**Problem to work on:**
Copy the stretch of the text about the Hotel des Archives trilogy from "In Molloy, the" through "going slowly nowhere.", word for word.

**Text shown:**

Hotel des Archives is a trilogy of books consisting of verse recastings from the French novels of Beckett, Genet and Duras. Synchronous with postmodernism's aesthetics of appropriation, détournement, sampling and other intertextual strategies, the project operates a double shift of genre and language, since she moves from the original French and from prose to lyric. These transcreations, as Tysh has been calling them, allow her to forsake the traditional mode of self-expression in favor of one that "translates" other cultural materials, creating an artistic network beyond boundaries and temporalities.

In Molloy, the Flip Side, she uses the French language in which Samuel Beckett wrote his novel Molloy to guide her into finding a contemporary American vernacular through which the hapless narrator speaks. Her three-line stanza formation compresses Beckett’s diegetic universe, sparse as it is, and allows her to link the two texts through the projection of a new, speaking subject — a funny, witty, old and disabled bum, going slowly nowhere.

In Our Lady of the Flowers, Echoic, Jean Genet's 1943 disturbing elegy for social heterogeneity, she attempts to find a poetic equivalent with which to evoke Divine, Mignon-Dainty-Feet, and the young assassin, Our Lady, three saintly figures in a forbidden realm of the senses. The seven-line stanzas of my Our Lady of the Flowers, Echoic are spacious enough to accommodate the narrative arc, while foregrounding their lyrical impact.

Her third transcreation flows from the novel The Ravishing of Lol V. Stein by Marguerite Duras, the celebrated author of the Hiroshima Mon Amour screenplay and winner of the Goncourt Prize for The Lover. In this type of relational poetics, she strives to maintain the narrative spaces and affects, while finding a new set of porous networks – lyrical trajectories that pass through various signposts of the text.

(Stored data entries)
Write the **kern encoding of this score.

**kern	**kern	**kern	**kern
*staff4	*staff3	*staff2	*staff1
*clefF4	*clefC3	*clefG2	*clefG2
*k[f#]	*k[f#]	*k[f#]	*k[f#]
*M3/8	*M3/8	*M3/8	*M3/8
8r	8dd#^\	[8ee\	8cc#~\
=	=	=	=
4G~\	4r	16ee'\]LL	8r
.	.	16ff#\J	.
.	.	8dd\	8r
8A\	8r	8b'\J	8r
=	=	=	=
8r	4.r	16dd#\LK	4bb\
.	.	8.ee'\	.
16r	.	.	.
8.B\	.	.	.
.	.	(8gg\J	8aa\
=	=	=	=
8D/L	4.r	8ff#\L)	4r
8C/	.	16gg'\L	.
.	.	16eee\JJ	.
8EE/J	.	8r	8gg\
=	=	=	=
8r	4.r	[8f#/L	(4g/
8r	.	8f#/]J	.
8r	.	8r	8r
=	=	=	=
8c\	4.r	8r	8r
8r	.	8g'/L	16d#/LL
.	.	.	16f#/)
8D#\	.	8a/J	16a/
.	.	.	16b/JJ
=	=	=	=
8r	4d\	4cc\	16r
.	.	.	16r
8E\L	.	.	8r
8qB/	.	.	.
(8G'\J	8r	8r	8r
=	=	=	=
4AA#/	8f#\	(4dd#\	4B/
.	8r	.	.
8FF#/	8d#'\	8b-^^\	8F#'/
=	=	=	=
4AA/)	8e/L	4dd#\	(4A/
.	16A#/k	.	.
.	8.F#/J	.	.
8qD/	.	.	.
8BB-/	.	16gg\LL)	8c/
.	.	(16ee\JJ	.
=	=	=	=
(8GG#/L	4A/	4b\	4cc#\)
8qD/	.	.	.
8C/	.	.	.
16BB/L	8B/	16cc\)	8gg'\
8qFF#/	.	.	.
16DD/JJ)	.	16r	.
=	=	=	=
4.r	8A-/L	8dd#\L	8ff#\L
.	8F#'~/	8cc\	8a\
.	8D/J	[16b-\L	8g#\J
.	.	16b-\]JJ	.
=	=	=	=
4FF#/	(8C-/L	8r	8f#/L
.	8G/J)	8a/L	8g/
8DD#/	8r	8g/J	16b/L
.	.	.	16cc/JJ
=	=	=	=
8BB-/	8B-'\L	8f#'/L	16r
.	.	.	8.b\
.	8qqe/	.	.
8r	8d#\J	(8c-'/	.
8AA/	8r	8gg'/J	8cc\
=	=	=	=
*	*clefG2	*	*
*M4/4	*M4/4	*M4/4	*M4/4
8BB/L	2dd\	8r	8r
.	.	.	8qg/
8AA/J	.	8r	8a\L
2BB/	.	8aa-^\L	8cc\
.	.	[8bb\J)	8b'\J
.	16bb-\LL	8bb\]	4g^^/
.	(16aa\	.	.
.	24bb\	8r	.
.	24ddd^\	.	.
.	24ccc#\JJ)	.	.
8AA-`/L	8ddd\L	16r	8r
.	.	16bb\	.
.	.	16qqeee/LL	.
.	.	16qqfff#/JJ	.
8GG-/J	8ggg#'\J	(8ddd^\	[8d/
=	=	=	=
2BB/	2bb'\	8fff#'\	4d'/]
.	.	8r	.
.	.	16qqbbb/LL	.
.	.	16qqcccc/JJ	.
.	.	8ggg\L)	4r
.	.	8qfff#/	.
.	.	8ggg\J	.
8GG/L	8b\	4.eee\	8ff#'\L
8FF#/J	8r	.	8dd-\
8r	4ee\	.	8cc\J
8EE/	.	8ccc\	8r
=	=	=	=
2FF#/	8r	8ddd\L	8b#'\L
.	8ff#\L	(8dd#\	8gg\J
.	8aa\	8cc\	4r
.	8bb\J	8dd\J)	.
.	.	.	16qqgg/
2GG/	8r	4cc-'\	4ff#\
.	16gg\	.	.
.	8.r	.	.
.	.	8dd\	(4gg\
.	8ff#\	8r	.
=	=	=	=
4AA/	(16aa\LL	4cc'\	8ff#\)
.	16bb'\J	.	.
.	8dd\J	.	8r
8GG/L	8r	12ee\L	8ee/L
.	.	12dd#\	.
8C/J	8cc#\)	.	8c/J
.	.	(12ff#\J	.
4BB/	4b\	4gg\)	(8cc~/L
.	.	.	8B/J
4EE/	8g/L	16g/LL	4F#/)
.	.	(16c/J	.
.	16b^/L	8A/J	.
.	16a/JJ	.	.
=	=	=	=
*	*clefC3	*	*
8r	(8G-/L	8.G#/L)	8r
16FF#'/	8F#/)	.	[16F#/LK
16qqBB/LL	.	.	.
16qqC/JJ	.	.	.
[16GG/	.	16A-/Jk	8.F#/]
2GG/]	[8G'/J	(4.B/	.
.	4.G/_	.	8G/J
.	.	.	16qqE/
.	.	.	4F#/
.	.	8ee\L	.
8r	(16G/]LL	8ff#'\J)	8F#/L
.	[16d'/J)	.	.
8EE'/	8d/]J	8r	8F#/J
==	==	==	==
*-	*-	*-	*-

**Output of the exercise:**
In Molloy, the Flip Side, she uses the French language in which Samuel Beckett wrote his novel Molloy to guide her into finding a contemporary American vernacular through which the hapless narrator speaks. Her three-line stanza formation compresses Beckett’s diegetic universe, sparse as it is, and allows her to link the two texts through the projection of a new, speaking subject — a funny, witty, old and disabled bum, going slowly nowhere.